The following year, Smith and four other skaters founded HolyStoked, even building a DIY skatepark with international skaters. They parted ways in 2012, but Smith kept returning with initiatives like the Third Eye Tour in 2013 or building the Khar Social skatepark last year. Now, apart from the two Seawoods skateparks, he’s in talks to build two more parks in Thane and Mumbai city. Plus, he’s opened a skate shop, BRGTON, and founded an NGO, Advaita.

Meanwhile, HolyStoked has been growing the sport by building skateparks, hosting workshops and teaching in schools. So it roped in international skateboarders to build ramps in Mahabalipuram, Goa and Kovalam.

“We’re promoting the scene all the time,” says Abhishek, a law graduate who worked in animation before taking up skateboarding full-time in 2010.Now, HolyStoked plans to expand its existing 3,000sqft The Cave skatepark. And it’s also building skateparks in two DPS schools in Bangalore. Elsewhere, too, skaters like Adnan Jafar and Tribhuvan Kokkula with their Stakeboarding in Hyderabad group have taken up the mantle while Kanpur boy Deepak Shukla launched Skateboarding in Chennai with three other skaters in 2014.

Atita Verghese says skateboarding is active meditation as one focuses on the board and stops thinking about eveything else
PHOTO COURTESY: ATITA VERGHESE
 

“I reached out to other skaters when I moved to Chennai to study engineering. We used to have meets on Marina Beach, jumping down staircases and doing grinds on ledges and benches,” says Shukla, who has just moved to Calcutta.

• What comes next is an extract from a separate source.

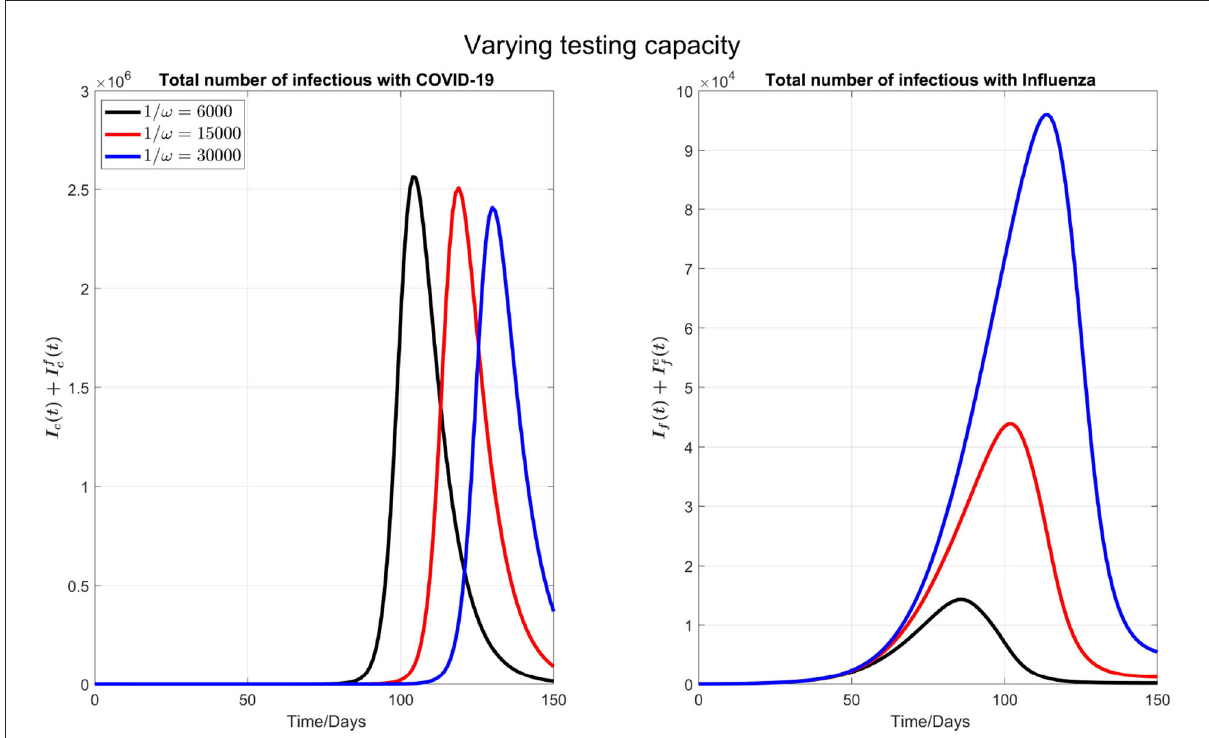
FIGURE2 The impact of varying the maximum testing capacity per day on COVID-19 and influenza disease prevalence. Left plot represents the total number of infections with COVID-19 ( I c ( t ) + I f c ( t )) and right plot shows the total number of infections with influenza ( I f ( t ) + I c f ( t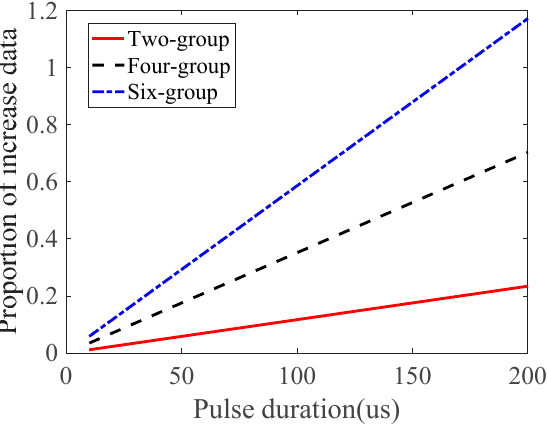
Figure 8. Relationship between the increased data ratio and the transmitted pulse duration.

Skateboarding is also drawing support from other quarters like restaurateur Riyaaz Amlani, who built Mumbai's first skatepark in 2015 at his restobar, Social, in Khar. It’s free. Says Amlani: “Social is about building communities and skateboarding is a vibrant street culture. I love its diversity, it’s not just a rich kid’s world — it’s very accessible. So it’s a match with our brand.”

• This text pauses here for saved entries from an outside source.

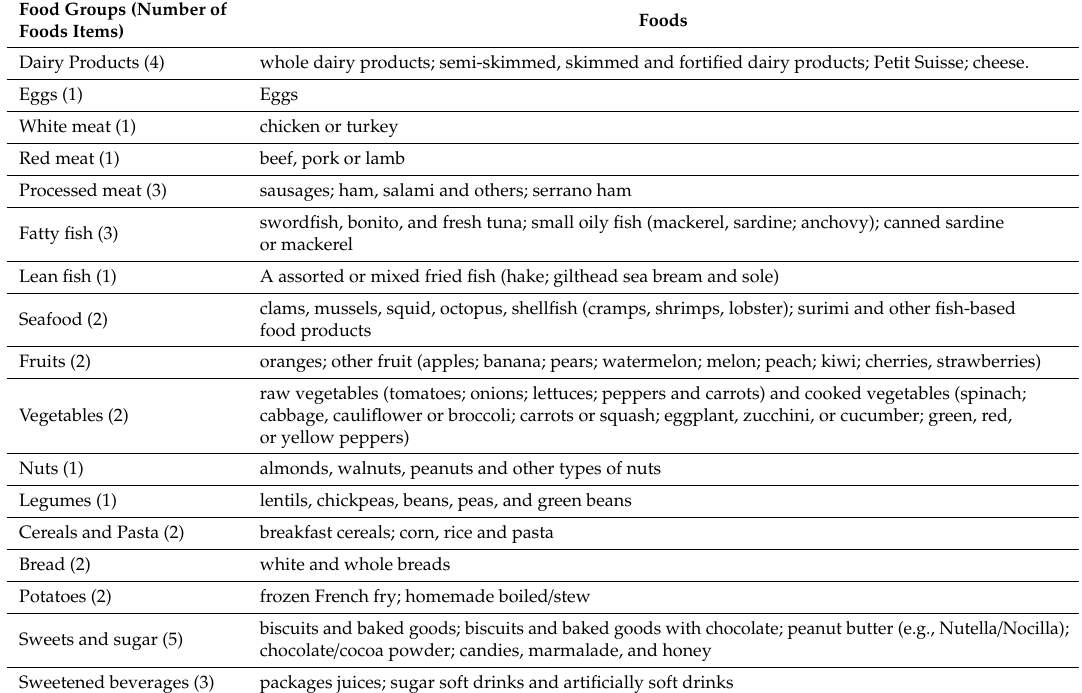
Table 1. Description of the food items included in the food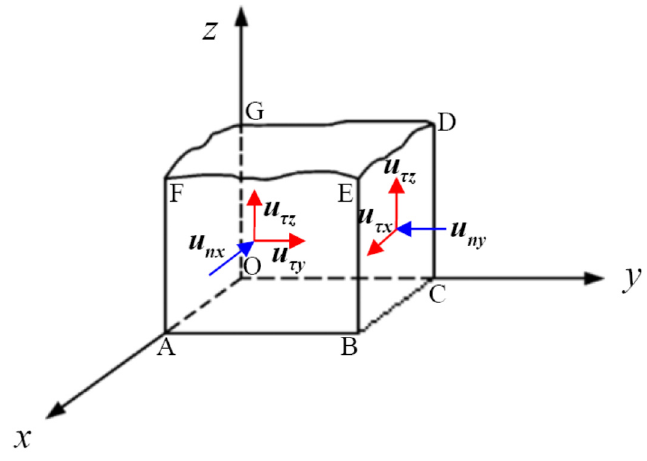
Figure 3. Sketch of displacements on boundaries ABEF and BCDE.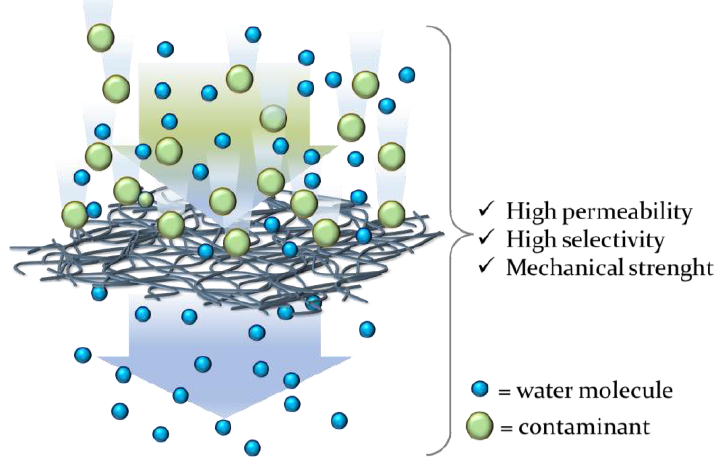
Figure 9. Advantages of nanofiber-based membranes for water filtration.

Or in Goa, DJ Ignatius ‘Iggy’ Camilo got HolyStoked to build a skate ramp at his club-cum-farm, Cirrus, three years ago. “All the village kids love to skate here. I like freedom and I like people to have fun,” he says.

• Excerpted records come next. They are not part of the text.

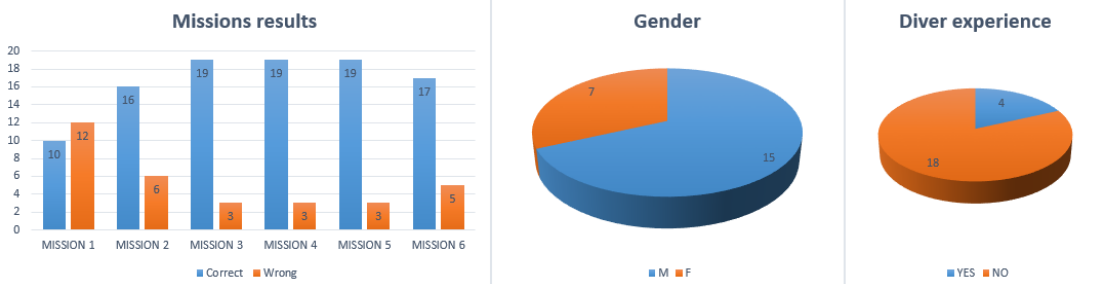
Figure 10. Evaluation of the six missions and description of volunteers data set.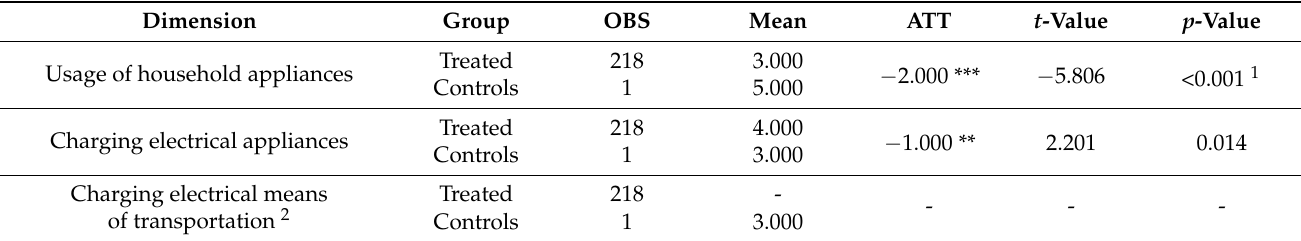
Table 5. Demand flexibility comparisons of Solar-owners (treated) versus Biogas-owners (controls) (source: authors’ own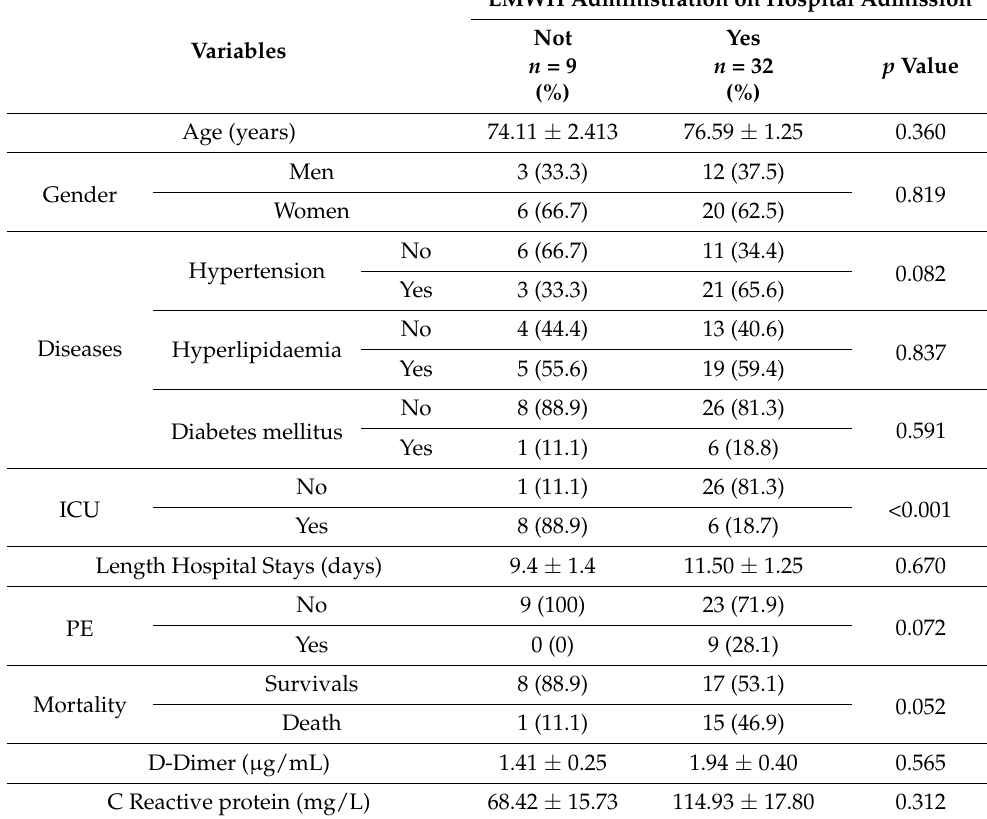
Table 2. Effect of LMWH treatment on hospital admission in geriatric COVID-19-infected patients taken daily Aspirin (100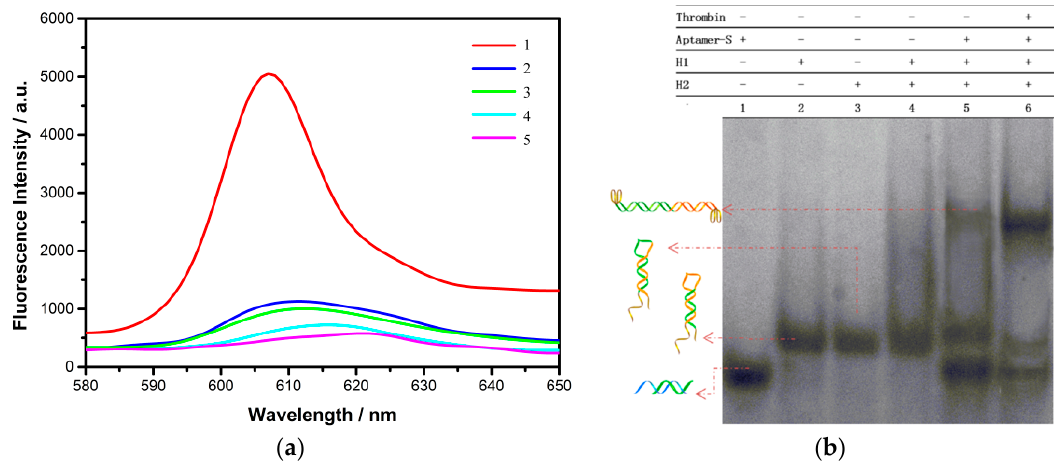
Figure 5. ( a ) Fluorescence spectra of NMM of different samples: (1) Aptamer-S, H1, H2, and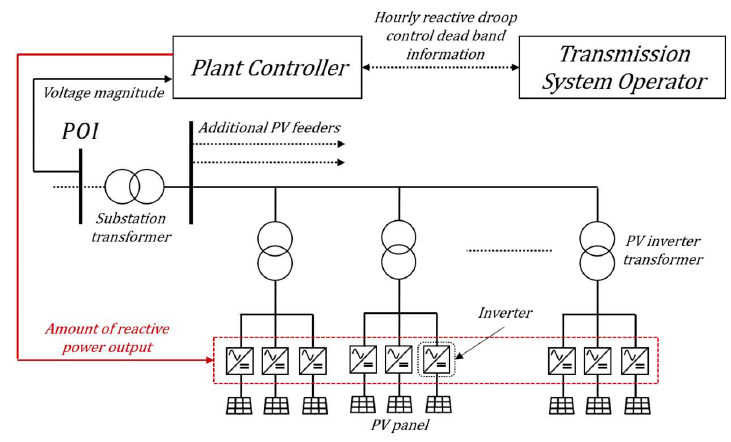
Appl. Sci. 2020 , 10 , x FOR PEER REVIEW Figure 2. Simplified diagram of the proposed scheme. Figure 2. Simplified diagram of the proposed scheme.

Still, with relatively few skateparks around, most  skaters start with street skating — like Lopez, who remembers how his father got his sister roller-skates for her birthday. “I was nine and threw a tantrum so my dad got me a skateboard,” he recalls. A chance meeting with other skaters saw him form a group in 2010 and they skated on the streets together. “The kids today have YouTube but we learnt it on our own,” he says.

The sport’s drawing everyone from eight-year-olds to young professionals like lawyer Deepika Sekar. “I wanted something to do on weekends when I moved to Mumbai in 2014. So I attended a skate meet and just loved it,” says Sekar. Now, she’s at Khar Social every Sunday. “I feel like a 12-year-old. You’re not supposed to forget how much fun playing is,” she says.

For Aditya Ankam, growing up in a Bandra chawl he never imagined he would “do the cool stuff” he saw rich kids do on their skateboards. Then he got some free sessions at a Quiksilver outlet where he met skater Amardeep Singh and joined the Mumbai group. Now, he’s always “watching YouTube” to “try out new tricks”.

Waghela took up skating as he could not afford a BMX bike. Now, he’s a champion skateboarder, and makes a living from it by performing in events and TV commercials. “I want to compete in the 2020 Olympics when skateboarding becomes an event,” he says.

Of course, the biggest challenge for skaters remains space. They all have stories about being stopped by cops and neighbours. Still, the skaters are confident  more infrastructure will come up. Smith even wants to use skateboarding “to change possibilities” for underprivileged children through his NGO. And Lopez and skater Nikhil Bhonsale want to nurture Olympics-level skaters through their NGO, Skateboarders United Association.

HolyStoked’s Abhishek, too, says: “In the next 10 years, there will be professional skaters in India.” Clearly, the wheels have definitely been set in motion!